2  Financial and economic data

While financial markets generate a vast amount of data (sometimes with new observations every nanosecond), it is generally difficult and costly to get this data. All data providers are commercial with complicated interfaces, sometimes very expensive, and the few free data providers tend to have erratic access and errors in data.

2.1 Symbols and names and identifiers

There are many categories of financial data one might use, like stocks, bonds, futures, options, commodities and foreign exchange. For each of these, we have a large number of individual assets and types of assets. Identifying the asset we need can be quite complex.

2.1.1 Names and tickers

All stocks that are trading in the market are associated with a ticker symbol, serving as an identifier for the specific security. These are often specific to the particular exchange or country of listing. This can often lead to confusion or ambiguity when a company has cross-listings. For instance, the Japanese car manufacturer Toyota is listed as 7203 on the Tokyo Stock Exchange, TYT on the London Stock Exchange, and TM on the New York Stock Exchange.

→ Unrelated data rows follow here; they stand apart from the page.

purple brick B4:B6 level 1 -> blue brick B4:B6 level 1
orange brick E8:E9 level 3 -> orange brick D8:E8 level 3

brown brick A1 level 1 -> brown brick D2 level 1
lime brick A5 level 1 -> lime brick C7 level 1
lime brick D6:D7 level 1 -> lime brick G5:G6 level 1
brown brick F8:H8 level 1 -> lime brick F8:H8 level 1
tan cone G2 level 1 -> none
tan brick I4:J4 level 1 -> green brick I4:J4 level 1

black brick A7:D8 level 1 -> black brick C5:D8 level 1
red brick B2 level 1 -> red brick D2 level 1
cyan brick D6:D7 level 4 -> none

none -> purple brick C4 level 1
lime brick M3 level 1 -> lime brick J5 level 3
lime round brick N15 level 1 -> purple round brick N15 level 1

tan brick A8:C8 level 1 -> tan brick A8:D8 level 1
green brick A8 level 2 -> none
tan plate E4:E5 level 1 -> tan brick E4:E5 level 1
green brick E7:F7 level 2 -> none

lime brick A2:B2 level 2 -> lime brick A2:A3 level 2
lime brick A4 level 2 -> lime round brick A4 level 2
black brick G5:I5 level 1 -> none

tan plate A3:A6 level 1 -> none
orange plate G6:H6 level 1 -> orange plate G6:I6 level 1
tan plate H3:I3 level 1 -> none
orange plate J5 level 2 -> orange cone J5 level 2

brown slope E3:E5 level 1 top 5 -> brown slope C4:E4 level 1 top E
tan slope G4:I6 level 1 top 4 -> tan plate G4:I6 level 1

Some identical securities have different names. Depending on the source, searching for data on the S&P-500 (a major American stock market index) might require the ticker names SPX (Bloomberg), ^GSPC (Yahoo Finance), INX (Google Finance), GSPC.INDX (EOD), and so on.

Furthermore, firms sometimes change names, so tickers often change over time (for example, due to a merger or name change) and can be recycled. The same ticker can refer to two or more firms, giving rise to problems if not taken into consideration when querying financial data.

When searching for a particular security from the data source, it is good practice to verify that the ticker symbol used indeed corresponds to the correct data series by checking the data description.

2.1.2 Tickers, ISIN and PERMNO

When downloading data, it is best not to refer to stocks by their ticker symbol but rather by one of the permanent asset identifiers.

The ISIN is the International Securities Identification Number, an internationally recognised 12-character code unique to each stock. Unlike Tickers, the ISIN for a stock is the same regardless of the market.

The PERMNO is the permanent issue identifier of the CRSP dataset.

2.2 Dates

A date has three components: year, month, and day. Refer to those as YYYY, MM, and DD, respectively. There may also be a time component: hours, minutes, seconds, and fractions of a second. There is also a time zone and a summer time indicator.

Dates are very complicated to work with in software, as most code does not internally use years, months, etc. Instead, dates are floating point numbers relative to some initial date. For example, R’s origin date/time is set as 1 January 1970 00:00:00, and all dates are relative to that. Midnight 1 January 2000 is the number 10957.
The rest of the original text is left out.